We can see the point of a sauna at home: all that rejuvenating steam without the perpetually nude human disease bags that make their homes exclusively in gym saunas. But who has the money to build a whole other special-purpose room onto their home just so they can lightly poach themselves in peace? At $399, the Fir-Real Sauna is substantially cheaper ... because it's essentially a tarp draped over a lawn chair and a wet space heater.
This isn't a symptom of the exponentially increasing stupidity of our modern world, however -- these things have actually been around for years, as seen in this Elle ad from 1964.
Why do we get the feeling that James Bond is trapped in that thing?
Apparently, looking like Baron Harkonnen from that Dune movie is the kind of sexy that transcends generations.

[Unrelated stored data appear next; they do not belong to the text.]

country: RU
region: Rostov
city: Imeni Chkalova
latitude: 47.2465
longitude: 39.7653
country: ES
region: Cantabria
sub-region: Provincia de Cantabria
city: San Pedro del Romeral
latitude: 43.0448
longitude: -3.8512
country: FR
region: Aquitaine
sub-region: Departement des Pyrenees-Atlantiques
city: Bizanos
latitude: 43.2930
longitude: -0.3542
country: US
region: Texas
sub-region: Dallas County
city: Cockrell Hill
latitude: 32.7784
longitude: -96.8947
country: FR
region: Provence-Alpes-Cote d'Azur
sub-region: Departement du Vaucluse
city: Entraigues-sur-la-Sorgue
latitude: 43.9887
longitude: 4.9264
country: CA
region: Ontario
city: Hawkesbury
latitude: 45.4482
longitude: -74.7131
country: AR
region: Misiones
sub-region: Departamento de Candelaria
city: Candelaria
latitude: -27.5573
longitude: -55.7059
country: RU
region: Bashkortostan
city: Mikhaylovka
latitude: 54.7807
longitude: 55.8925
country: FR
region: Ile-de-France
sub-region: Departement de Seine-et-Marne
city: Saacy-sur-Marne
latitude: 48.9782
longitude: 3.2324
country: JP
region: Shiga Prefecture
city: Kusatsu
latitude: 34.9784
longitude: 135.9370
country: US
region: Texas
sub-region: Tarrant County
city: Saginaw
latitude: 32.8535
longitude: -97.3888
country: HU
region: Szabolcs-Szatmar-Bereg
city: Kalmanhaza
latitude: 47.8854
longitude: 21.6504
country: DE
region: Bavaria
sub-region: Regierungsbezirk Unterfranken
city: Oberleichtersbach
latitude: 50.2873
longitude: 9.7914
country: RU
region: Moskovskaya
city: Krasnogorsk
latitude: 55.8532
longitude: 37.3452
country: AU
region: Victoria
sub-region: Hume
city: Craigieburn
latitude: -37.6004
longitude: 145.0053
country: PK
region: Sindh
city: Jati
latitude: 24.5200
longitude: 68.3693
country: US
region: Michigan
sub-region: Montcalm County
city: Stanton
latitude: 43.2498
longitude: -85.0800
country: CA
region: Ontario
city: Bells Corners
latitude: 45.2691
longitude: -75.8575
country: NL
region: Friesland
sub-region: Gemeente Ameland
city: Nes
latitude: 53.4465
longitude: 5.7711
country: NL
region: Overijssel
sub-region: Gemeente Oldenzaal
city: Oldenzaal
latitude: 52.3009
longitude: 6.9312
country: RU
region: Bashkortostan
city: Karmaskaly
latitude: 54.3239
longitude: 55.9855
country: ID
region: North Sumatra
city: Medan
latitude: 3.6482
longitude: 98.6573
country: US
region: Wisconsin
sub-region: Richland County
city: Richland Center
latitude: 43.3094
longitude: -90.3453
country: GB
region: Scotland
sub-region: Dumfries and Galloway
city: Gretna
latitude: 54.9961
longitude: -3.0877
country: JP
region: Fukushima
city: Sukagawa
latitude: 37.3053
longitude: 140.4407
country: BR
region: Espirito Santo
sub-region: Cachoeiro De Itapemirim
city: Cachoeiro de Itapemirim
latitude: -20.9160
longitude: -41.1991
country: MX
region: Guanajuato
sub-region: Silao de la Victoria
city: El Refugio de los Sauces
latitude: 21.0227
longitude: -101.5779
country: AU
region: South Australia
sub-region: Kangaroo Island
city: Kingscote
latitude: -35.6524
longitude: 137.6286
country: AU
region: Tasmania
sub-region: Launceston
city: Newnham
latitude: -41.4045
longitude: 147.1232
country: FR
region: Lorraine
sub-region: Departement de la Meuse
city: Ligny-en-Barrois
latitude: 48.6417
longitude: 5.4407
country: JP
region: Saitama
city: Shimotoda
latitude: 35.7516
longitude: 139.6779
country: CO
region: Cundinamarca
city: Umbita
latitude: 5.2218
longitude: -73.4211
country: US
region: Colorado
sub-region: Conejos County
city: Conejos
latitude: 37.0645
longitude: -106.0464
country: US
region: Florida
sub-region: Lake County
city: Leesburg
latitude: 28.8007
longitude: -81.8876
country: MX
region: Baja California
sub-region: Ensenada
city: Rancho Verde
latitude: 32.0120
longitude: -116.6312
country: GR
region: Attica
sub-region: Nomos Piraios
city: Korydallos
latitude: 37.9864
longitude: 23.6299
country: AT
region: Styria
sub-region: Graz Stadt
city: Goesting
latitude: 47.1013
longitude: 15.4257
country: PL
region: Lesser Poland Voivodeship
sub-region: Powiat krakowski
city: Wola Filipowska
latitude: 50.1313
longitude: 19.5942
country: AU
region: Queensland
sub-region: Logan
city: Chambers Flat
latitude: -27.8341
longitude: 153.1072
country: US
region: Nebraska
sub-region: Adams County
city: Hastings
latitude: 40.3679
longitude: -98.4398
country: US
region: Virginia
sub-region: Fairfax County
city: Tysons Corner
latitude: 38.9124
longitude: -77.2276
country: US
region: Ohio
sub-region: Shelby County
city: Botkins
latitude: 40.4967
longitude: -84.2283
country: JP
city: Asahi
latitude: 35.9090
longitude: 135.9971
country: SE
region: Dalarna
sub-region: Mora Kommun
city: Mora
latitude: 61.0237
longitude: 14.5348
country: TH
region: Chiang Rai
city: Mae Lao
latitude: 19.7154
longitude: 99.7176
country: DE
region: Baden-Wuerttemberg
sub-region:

We're all basically hauling around a tiny robot army: We've got our smartphones, laptops, e-readers, iPods and Roombas-with-knives-taped-to-them (for self-defense). Unless you want to start carrying a backpack just for cyberwarfare, it's kind of a pain to lug that stuff around. The Grab It Pack finally fixes all that. It lets you haul all your gadgets around in a set of custom-designed, handy pouches that -- bonus -- make you look like a Han Solo/Malcolm Reynolds cosplayer.
His entire life is spent waiting for someone to brag about something so he can tell them, "Great, kid, don't get cocky."
Surely there has to be a better way to transport our electronics without opening oneself up to endless wounded ranting from crazy-eyed Browncoats. And there is! This is the Syte shirt:
Wow, that won't get your ass kicked at all!
It lets you carry your iPad like a kangaroo with a tastefully minimalist joey. The plastic window is also "touch-through," in case you just can't get enough of sarcastic strangers poking you in the chest and asking if you get Reddit on your tits.
Umbrellas are a pain in the ass. Sure, they protect your head and shoulders from the rain, but the second the slightest breeze kicks up, you suddenly find yourself the unwitting mast for an urban sail that, best case scenario, inverts itself in your hands, and worst case scenario, flies from your grip, whips down the street and spears the Pope in the neck.
Besides, you have to dedicate a whole hand just to umbrella maintenance: Who has an entire appendage to spare these days, what with the Twitters and the Pinterests and all? Wouldn't it be great to have some kind of hands-free umbrella that could stand up to a strong wind? Good news: You can buy one today!
Bad news: It makes you look like a joke from Demolition Man.
Enter the Nubrella, an umbrella that you strap on and wear around your head and shoulders, thus freeing your hands and completely protecting you from rain, wind, cold and the love and respect of your fellow man.
"If you die on your bicycle in the middle of a thunderstorm because you didn't buy one, don't say we didn't warn you."